Stored data entries

┌──

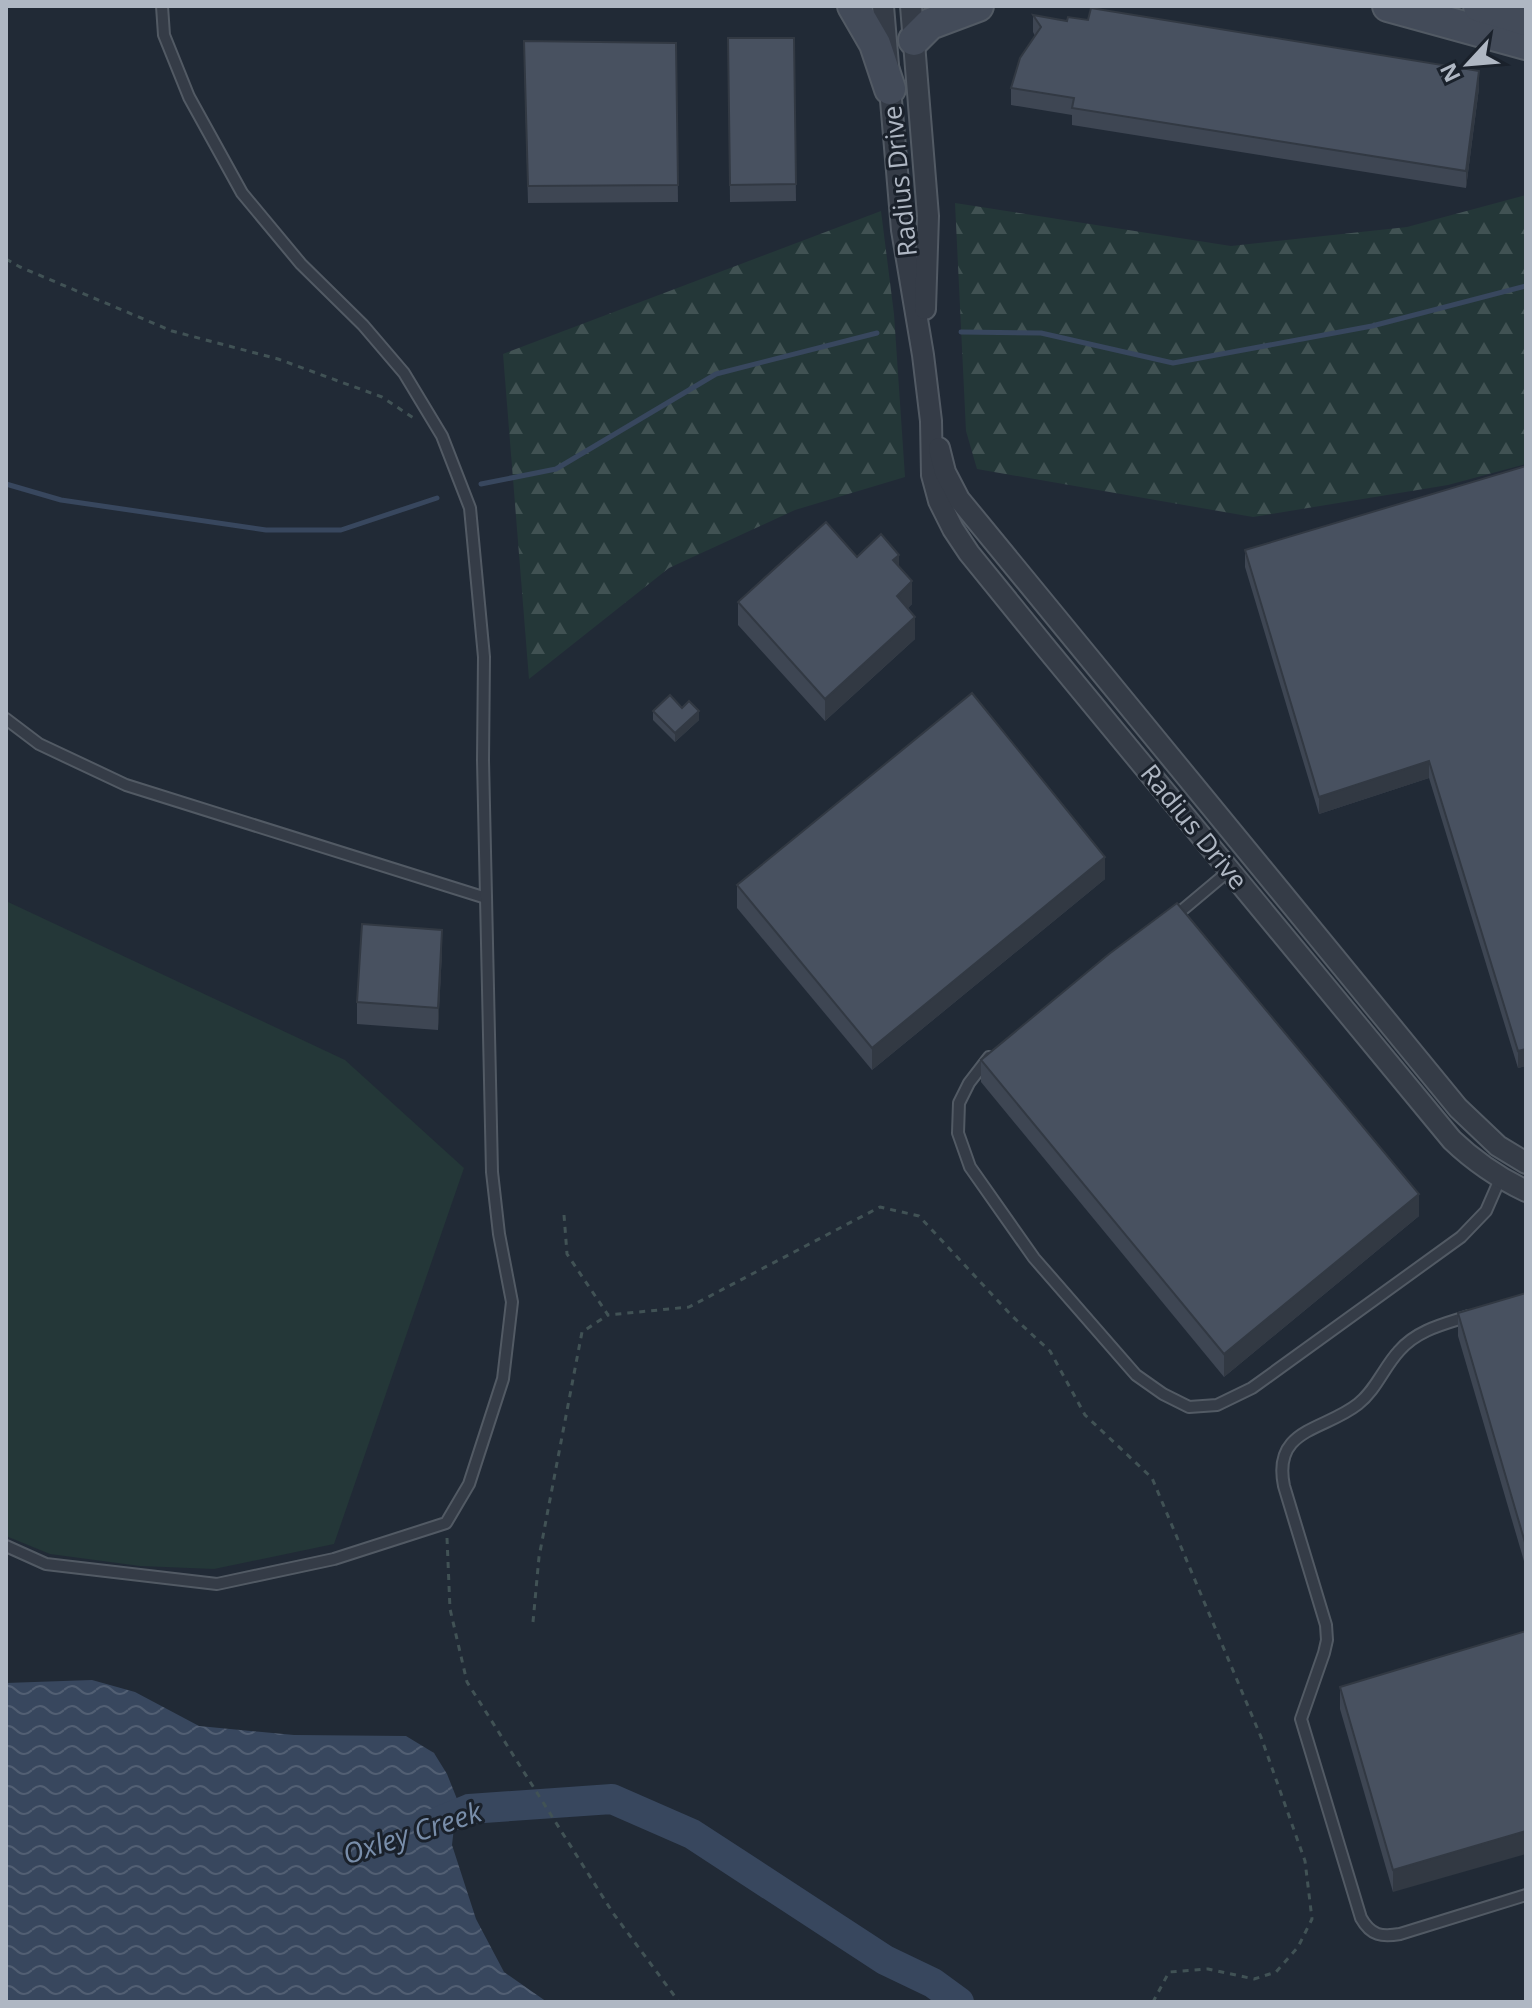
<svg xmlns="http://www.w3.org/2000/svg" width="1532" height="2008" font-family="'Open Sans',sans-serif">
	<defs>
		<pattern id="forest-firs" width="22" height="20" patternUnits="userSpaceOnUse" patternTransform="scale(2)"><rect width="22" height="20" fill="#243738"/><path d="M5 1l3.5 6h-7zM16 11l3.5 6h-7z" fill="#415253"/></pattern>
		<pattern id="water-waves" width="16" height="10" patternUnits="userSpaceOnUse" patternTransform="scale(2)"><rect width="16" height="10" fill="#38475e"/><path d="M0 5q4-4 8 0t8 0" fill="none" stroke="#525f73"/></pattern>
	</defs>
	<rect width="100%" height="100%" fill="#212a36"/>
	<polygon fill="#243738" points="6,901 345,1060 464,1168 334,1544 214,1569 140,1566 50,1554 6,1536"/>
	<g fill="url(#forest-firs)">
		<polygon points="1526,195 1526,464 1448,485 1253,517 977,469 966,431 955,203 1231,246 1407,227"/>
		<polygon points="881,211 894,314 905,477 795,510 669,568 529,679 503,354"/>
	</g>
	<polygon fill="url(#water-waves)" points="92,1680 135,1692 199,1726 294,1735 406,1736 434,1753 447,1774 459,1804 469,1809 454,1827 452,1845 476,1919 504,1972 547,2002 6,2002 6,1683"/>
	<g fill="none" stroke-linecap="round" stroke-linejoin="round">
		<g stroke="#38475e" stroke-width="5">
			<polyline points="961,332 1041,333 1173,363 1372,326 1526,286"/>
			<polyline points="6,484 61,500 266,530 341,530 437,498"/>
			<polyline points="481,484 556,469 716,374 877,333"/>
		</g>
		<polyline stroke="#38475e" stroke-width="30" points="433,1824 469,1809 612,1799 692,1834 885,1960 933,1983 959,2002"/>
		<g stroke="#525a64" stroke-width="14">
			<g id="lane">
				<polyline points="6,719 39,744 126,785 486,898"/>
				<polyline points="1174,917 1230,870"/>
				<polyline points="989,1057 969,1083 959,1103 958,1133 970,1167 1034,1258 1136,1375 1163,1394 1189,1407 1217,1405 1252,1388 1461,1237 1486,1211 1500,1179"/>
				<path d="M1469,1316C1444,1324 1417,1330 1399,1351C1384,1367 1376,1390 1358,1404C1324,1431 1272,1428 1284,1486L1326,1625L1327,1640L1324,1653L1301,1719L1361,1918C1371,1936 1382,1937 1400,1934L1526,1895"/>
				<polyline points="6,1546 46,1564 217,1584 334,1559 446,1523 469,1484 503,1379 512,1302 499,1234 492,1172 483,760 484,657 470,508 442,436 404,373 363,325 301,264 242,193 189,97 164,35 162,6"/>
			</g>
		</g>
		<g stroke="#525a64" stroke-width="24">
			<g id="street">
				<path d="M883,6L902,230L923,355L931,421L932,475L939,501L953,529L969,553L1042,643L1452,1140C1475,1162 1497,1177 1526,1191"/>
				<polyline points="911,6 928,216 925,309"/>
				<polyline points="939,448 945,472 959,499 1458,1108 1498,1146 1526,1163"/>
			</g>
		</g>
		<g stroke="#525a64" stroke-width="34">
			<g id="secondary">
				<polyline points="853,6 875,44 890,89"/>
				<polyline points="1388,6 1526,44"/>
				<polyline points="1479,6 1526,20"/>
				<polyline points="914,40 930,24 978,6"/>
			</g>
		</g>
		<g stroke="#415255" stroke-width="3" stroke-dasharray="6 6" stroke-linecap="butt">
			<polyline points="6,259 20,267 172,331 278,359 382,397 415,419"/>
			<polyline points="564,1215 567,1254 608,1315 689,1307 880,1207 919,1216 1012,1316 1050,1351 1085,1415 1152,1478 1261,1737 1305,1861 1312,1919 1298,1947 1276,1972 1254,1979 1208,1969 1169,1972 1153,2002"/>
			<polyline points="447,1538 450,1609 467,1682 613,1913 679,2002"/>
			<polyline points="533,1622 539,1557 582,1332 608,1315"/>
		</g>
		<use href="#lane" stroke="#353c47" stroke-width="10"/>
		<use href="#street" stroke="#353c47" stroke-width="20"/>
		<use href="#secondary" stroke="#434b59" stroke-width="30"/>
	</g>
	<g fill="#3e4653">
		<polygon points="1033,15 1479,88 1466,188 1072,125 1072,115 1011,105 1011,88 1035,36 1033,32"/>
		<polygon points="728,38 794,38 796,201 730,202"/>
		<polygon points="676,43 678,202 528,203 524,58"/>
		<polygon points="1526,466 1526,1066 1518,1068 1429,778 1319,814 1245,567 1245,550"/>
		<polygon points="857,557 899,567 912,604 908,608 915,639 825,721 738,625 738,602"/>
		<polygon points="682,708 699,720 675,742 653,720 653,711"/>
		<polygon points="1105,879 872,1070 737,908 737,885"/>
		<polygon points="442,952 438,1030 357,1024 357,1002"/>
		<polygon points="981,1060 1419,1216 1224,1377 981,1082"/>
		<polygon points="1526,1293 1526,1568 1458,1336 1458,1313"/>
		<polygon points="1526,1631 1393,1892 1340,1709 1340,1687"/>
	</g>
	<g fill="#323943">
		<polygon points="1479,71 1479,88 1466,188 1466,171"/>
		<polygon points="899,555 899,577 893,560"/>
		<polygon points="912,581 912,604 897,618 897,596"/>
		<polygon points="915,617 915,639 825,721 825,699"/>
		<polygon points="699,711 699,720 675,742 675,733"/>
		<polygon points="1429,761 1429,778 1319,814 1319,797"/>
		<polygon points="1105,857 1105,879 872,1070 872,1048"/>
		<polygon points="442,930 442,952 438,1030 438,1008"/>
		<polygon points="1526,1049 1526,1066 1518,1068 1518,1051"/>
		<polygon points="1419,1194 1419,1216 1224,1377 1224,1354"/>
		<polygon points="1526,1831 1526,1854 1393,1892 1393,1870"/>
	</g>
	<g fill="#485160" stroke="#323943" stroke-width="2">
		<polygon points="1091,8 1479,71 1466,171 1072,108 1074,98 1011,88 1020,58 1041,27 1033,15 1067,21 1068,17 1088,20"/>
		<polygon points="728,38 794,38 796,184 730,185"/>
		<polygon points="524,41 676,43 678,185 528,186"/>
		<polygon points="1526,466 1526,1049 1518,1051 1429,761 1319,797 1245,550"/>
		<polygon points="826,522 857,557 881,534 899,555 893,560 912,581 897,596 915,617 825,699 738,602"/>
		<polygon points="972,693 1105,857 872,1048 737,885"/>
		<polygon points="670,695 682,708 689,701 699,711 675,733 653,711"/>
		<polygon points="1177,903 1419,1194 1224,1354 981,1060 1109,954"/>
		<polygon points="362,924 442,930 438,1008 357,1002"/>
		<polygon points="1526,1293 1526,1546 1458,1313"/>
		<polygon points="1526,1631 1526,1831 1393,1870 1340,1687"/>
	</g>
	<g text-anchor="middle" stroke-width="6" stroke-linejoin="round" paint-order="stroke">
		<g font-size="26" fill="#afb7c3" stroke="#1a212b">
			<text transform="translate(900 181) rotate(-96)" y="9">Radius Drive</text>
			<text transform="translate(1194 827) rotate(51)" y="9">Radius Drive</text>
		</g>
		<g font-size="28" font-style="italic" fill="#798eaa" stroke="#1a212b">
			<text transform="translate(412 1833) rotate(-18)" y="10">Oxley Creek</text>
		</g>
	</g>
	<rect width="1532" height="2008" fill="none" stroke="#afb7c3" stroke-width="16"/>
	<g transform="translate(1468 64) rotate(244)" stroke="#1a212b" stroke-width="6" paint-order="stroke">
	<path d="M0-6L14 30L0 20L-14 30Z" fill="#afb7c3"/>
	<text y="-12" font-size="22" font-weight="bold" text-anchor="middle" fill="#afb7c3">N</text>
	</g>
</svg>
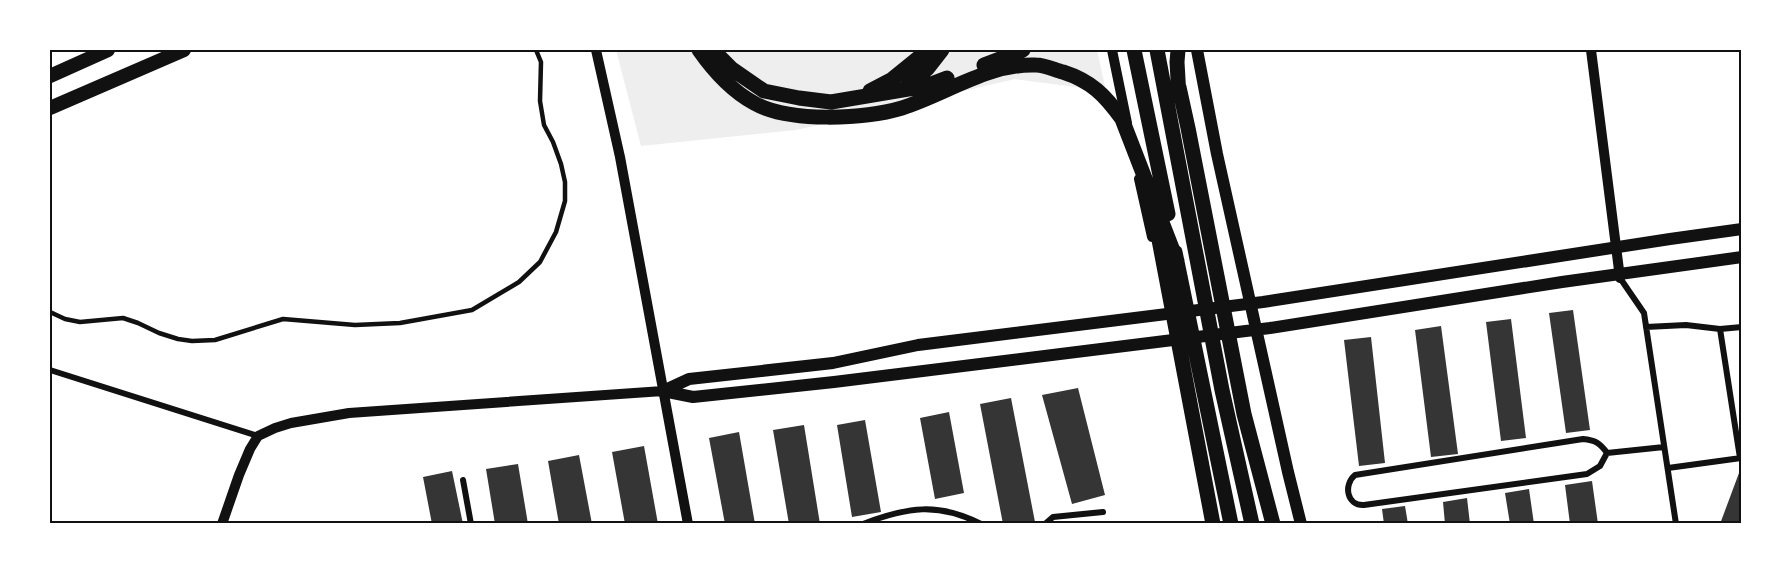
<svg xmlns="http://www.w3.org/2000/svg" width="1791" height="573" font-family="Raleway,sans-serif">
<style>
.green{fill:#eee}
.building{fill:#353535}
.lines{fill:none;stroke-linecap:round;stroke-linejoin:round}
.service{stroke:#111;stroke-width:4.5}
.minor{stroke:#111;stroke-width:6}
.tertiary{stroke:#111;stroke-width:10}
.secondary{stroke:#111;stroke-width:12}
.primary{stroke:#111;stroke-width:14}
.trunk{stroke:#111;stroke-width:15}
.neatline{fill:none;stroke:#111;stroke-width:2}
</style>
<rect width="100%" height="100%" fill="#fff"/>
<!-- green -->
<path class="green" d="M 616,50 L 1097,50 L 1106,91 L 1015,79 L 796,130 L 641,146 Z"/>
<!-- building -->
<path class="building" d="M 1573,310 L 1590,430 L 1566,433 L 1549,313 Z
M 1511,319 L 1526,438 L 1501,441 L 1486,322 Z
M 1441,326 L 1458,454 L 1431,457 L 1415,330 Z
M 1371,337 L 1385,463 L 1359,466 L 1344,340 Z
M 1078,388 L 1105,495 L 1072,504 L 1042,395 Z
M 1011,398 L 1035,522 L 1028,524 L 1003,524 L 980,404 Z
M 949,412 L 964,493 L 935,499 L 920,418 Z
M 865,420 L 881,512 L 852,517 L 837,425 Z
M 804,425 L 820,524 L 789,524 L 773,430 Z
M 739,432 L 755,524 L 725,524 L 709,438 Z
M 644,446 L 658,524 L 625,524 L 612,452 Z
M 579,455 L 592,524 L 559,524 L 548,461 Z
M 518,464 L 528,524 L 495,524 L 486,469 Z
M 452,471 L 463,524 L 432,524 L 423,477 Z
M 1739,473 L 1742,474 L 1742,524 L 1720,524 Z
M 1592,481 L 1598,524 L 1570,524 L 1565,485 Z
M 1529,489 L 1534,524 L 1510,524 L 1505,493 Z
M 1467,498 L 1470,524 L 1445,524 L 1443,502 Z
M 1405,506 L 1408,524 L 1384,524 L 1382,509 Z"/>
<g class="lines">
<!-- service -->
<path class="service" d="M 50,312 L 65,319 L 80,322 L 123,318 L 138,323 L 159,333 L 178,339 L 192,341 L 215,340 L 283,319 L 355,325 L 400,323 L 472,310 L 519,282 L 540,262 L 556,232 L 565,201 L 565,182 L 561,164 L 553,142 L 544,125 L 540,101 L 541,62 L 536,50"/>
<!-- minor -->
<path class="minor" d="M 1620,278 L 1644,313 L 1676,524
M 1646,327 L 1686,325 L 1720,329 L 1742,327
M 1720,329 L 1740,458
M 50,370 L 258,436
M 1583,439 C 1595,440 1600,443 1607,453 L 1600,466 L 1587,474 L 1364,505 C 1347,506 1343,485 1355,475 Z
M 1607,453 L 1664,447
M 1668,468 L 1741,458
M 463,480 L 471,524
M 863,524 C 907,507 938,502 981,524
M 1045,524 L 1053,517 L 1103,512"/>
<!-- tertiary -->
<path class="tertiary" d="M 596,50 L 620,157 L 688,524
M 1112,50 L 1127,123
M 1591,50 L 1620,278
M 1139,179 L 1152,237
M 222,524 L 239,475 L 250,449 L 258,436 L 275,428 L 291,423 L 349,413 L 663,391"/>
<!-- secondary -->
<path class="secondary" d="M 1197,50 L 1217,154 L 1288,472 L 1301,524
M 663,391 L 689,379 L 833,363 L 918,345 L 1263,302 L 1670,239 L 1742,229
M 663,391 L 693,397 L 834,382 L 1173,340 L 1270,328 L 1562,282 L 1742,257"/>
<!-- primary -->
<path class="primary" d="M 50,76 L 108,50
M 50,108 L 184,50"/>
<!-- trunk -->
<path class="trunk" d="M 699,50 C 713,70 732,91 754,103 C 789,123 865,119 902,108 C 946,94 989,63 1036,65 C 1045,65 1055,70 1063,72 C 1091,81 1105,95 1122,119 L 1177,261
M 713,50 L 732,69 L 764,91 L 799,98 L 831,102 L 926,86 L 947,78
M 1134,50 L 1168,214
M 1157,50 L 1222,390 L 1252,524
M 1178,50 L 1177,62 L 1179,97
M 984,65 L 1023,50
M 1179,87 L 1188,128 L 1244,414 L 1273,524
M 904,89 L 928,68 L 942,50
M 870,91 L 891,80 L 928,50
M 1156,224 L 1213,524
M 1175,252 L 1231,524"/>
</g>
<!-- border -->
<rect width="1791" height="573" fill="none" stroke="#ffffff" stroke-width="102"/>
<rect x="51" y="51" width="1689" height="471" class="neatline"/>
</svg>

└──

AIM OF THE TASK: Could you set down, word for word, only the lines above from the line with "M 865,420 L 881,512 L 852,517 L 837,425 Z" to the line with "M 663,391 L 689,379", including both?

ANSWER AREA:
M 865,420 L 881,512 L 852,517 L 837,425 Z
M 804,425 L 820,524 L 789,524 L 773,430 Z
M 739,432 L 755,524 L 725,524 L 709,438 Z
M 644,446 L 658,524 L 625,524 L 612,452 Z
M 579,455 L 592,524 L 559,524 L 548,461 Z
M 518,464 L 528,524 L 495,524 L 486,469 Z
M 452,471 L 463,524 L 432,524 L 423,477 Z
M 1739,473 L 1742,474 L 1742,524 L 1720,524 Z
M 1592,481 L 1598,524 L 1570,524 L 1565,485 Z
M 1529,489 L 1534,524 L 1510,524 L 1505,493 Z
M 1467,498 L 1470,524 L 1445,524 L 1443,502 Z
M 1405,506 L 1408,524 L 1384,524 L 1382,509 Z"/>
<g class="lines">
<!-- service -->
<path class="service" d="M 50,312 L 65,319 L 80,322 L 123,318 L 138,323 L 159,333 L 178,339 L 192,341 L 215,340 L 283,319 L 355,325 L 400,323 L 472,310 L 519,282 L 540,262 L 556,232 L 565,201 L 565,182 L 561,164 L 553,142 L 544,125 L 540,101 L 541,62 L 536,50"/>
<!-- minor -->
<path class="minor" d="M 1620,278 L 1644,313 L 1676,524
M 1646,327 L 1686,325 L 1720,329 L 1742,327
M 1720,329 L 1740,458
M 50,370 L 258,436
M 1583,439 C 1595,440 1600,443 1607,453 L 1600,466 L 1587,474 L 1364,505 C 1347,506 1343,485 1355,475 Z
M 1607,453 L 1664,447
M 1668,468 L 1741,458
M 463,480 L 471,524
M 863,524 C 907,507 938,502 981,524
M 1045,524 L 1053,517 L 1103,512"/>
<!-- tertiary -->
<path class="tertiary" d="M 596,50 L 620,157 L 688,524
M 1112,50 L 1127,123
M 1591,50 L 1620,278
M 1139,179 L 1152,237
M 222,524 L 239,475 L 250,449 L 258,436 L 275,428 L 291,423 L 349,413 L 663,391"/>
<!-- secondary -->
<path class="secondary" d="M 1197,50 L 1217,154 L 1288,472 L 1301,524
M 663,391 L 689,379 L 833,363 L 918,345 L 1263,302 L 1670,239 L 1742,229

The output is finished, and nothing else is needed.